§ **TEXTAUSZUG**:
......

Dietmar Schuth hat seine Doktorarbeit, aber auch ein Lexikon über die Farbe Blau geschrieben und sich einen Traum erfüllt: mit einem privaten Museum in Schwetzingen, das sich ausschließlich der Lieblingsfarbe der meisten Menschen widmet. Eingerichtet mit viel Handarbeit und Humor.
Wir sind blau, machen blau, versprechen es uns vom Himmel oder fahren hinein. Wir erleben Wunder und Stunden, bewundern Reiter und Blumen. Doch – warum eigentlich? Warum fasziniert uns die Farbe so, dass die meisten Menschen dieser Welt Blau als ihre Lieblingsfarbe bezeichnen? Und das, obwohl es in vielen Sprachen lange gar kein Wort für die Farbe gab und sie früher so teuer war, dass Maler bei Auftraggebern regelrecht um ein „Blau-Budget“ bettelten?

......

§ **AUFLISTUNG IM AUSZUG**:
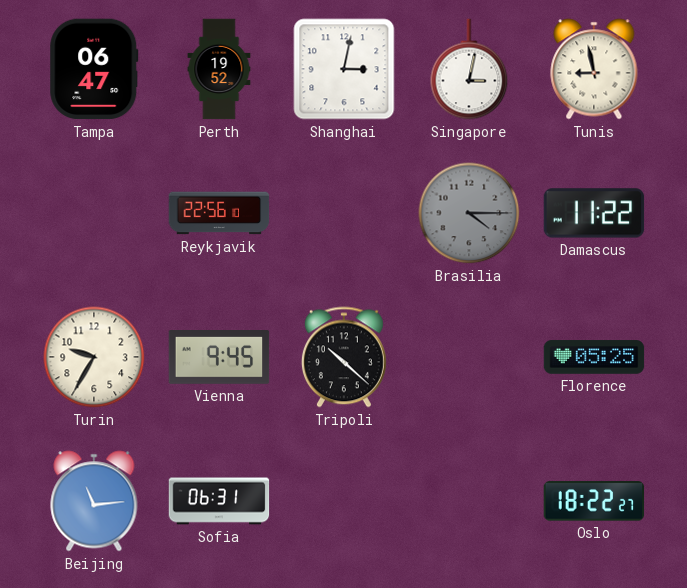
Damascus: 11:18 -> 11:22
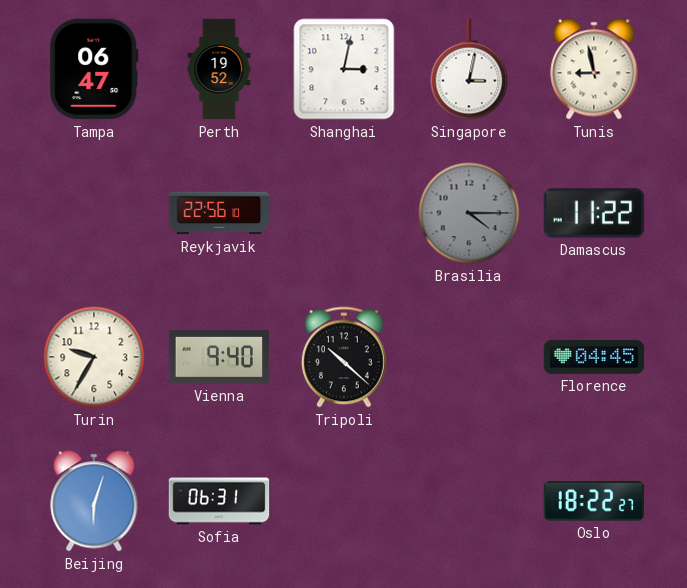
Vienna: 9:45 -> 9:40
Florence: 05:25 -> 04:45
Beijing: 11:14 -> 6:03
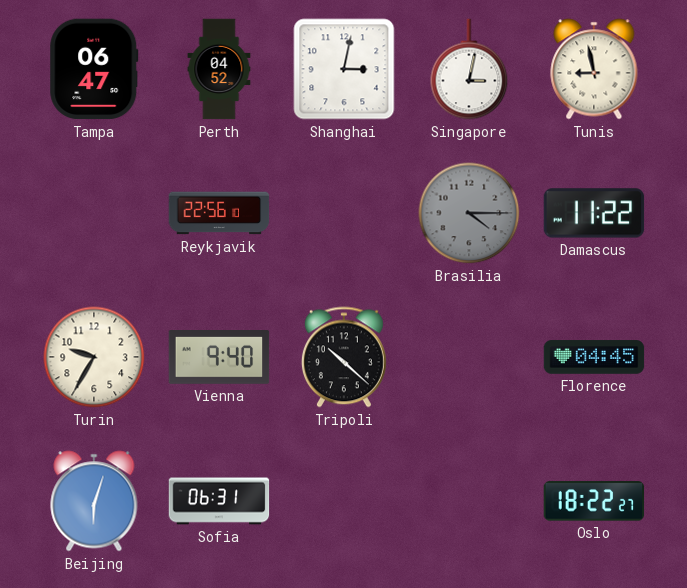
Perth: 19:52 -> 04:52
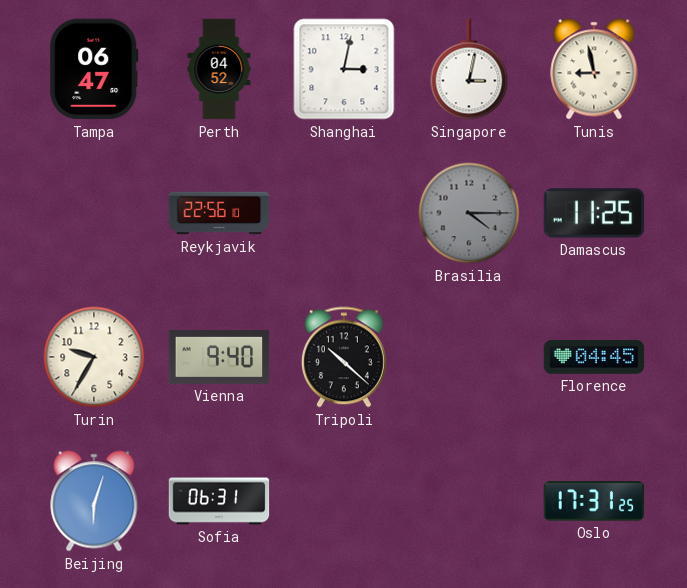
Damascus: 11:22 -> 11:25
Oslo: 18:22 -> 17:31
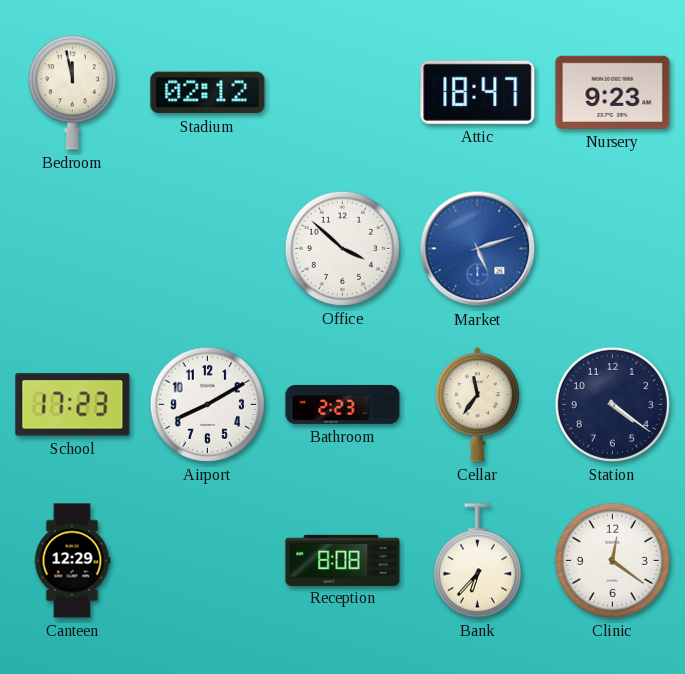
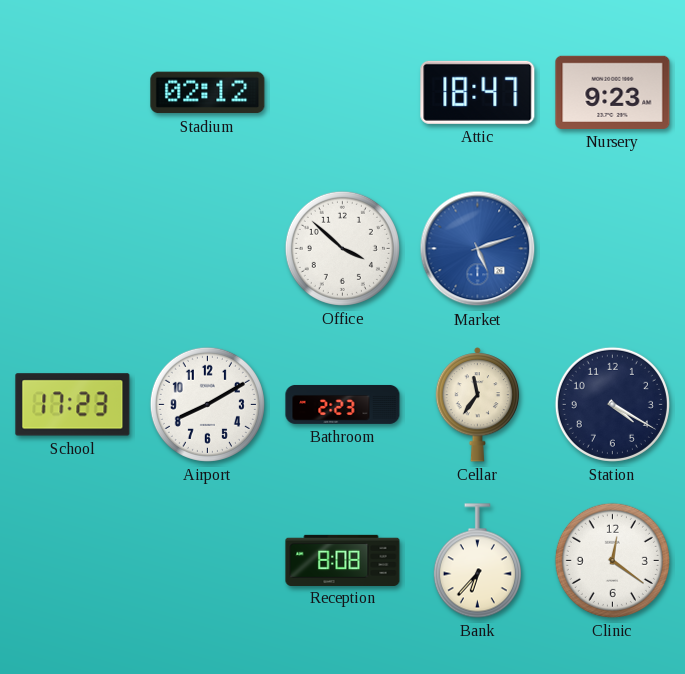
Bedroom: 11:58 -> none
Station: 4:21 -> 4:20
Canteen: 12:29 -> none
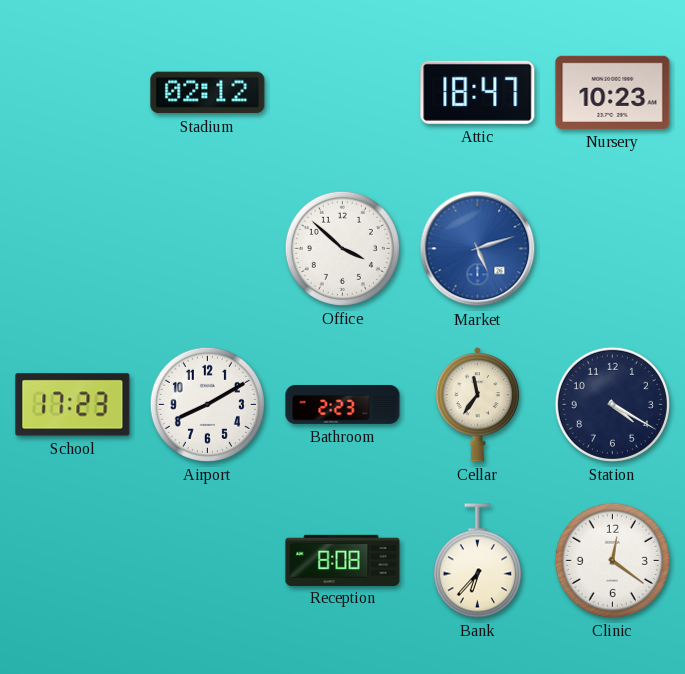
Nursery: 9:23 -> 10:23
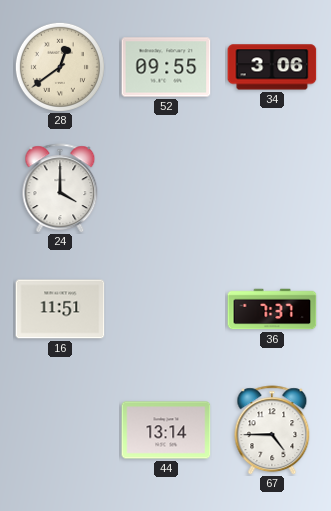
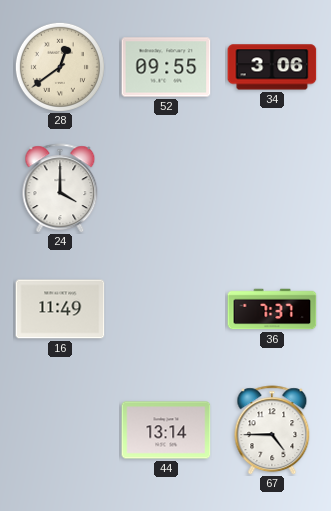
16: 11:51 -> 11:49
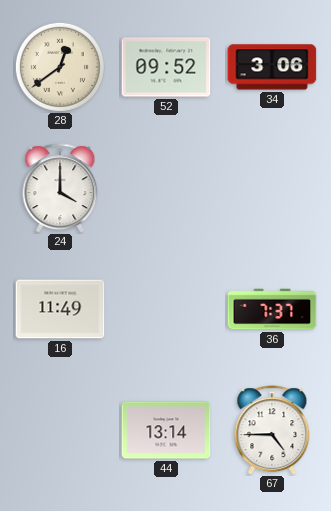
52: 09:55 -> 09:52
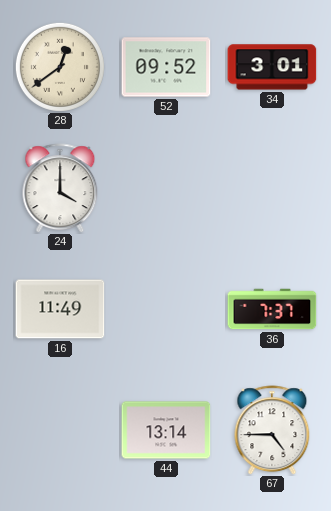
34: 3:06 -> 3:01
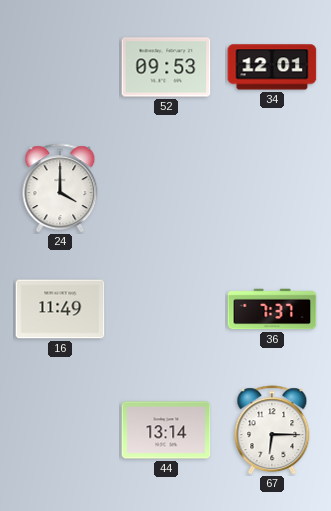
28: 12:39 -> none
52: 09:52 -> 09:53
34: 3:01 -> 12:01
67: 4:45 -> 6:15
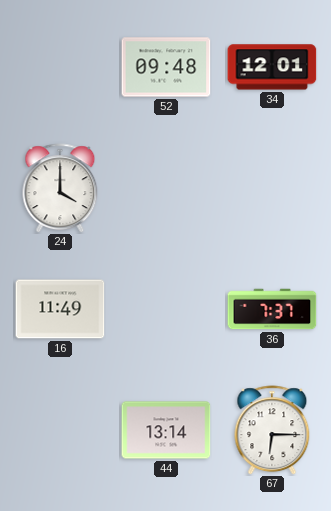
52: 09:53 -> 09:48
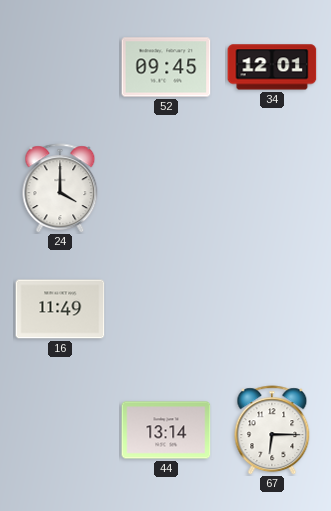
52: 09:48 -> 09:45
36: 7:37 -> none
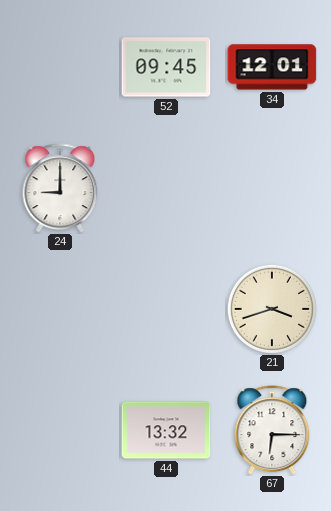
24: 4:00 -> 9:00
16: 11:49 -> none
21: none -> 3:42
44: 13:14 -> 13:32
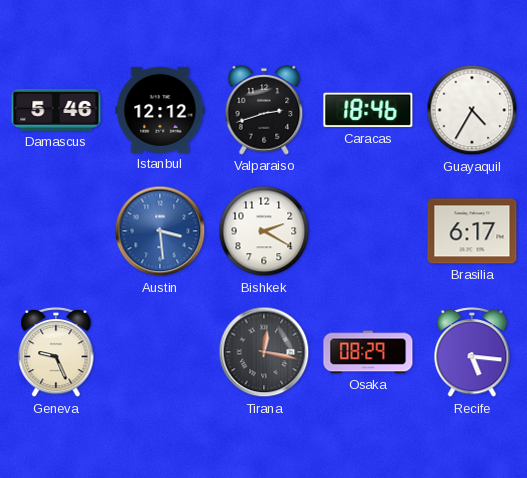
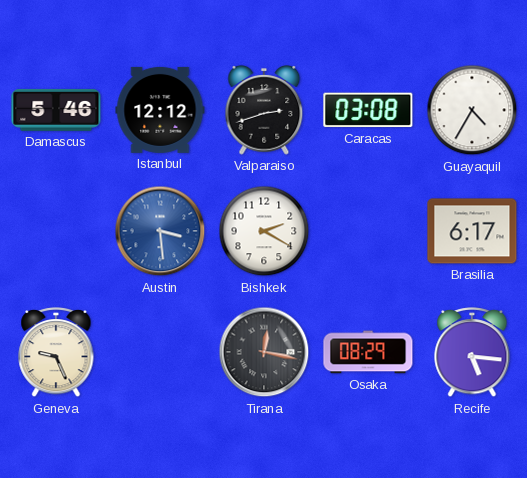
Caracas: 18:46 -> 03:08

......

§ **ZIEL DER AUFGABE**: In welcher Stadt liegt laut dem Textauszug das private Museum von Dietmar Schuth? Die Auflistung ist für die Bearbeitung nicht erforderlich.

§ **RICHTIGE ANTWORT**: In Schwetzingen.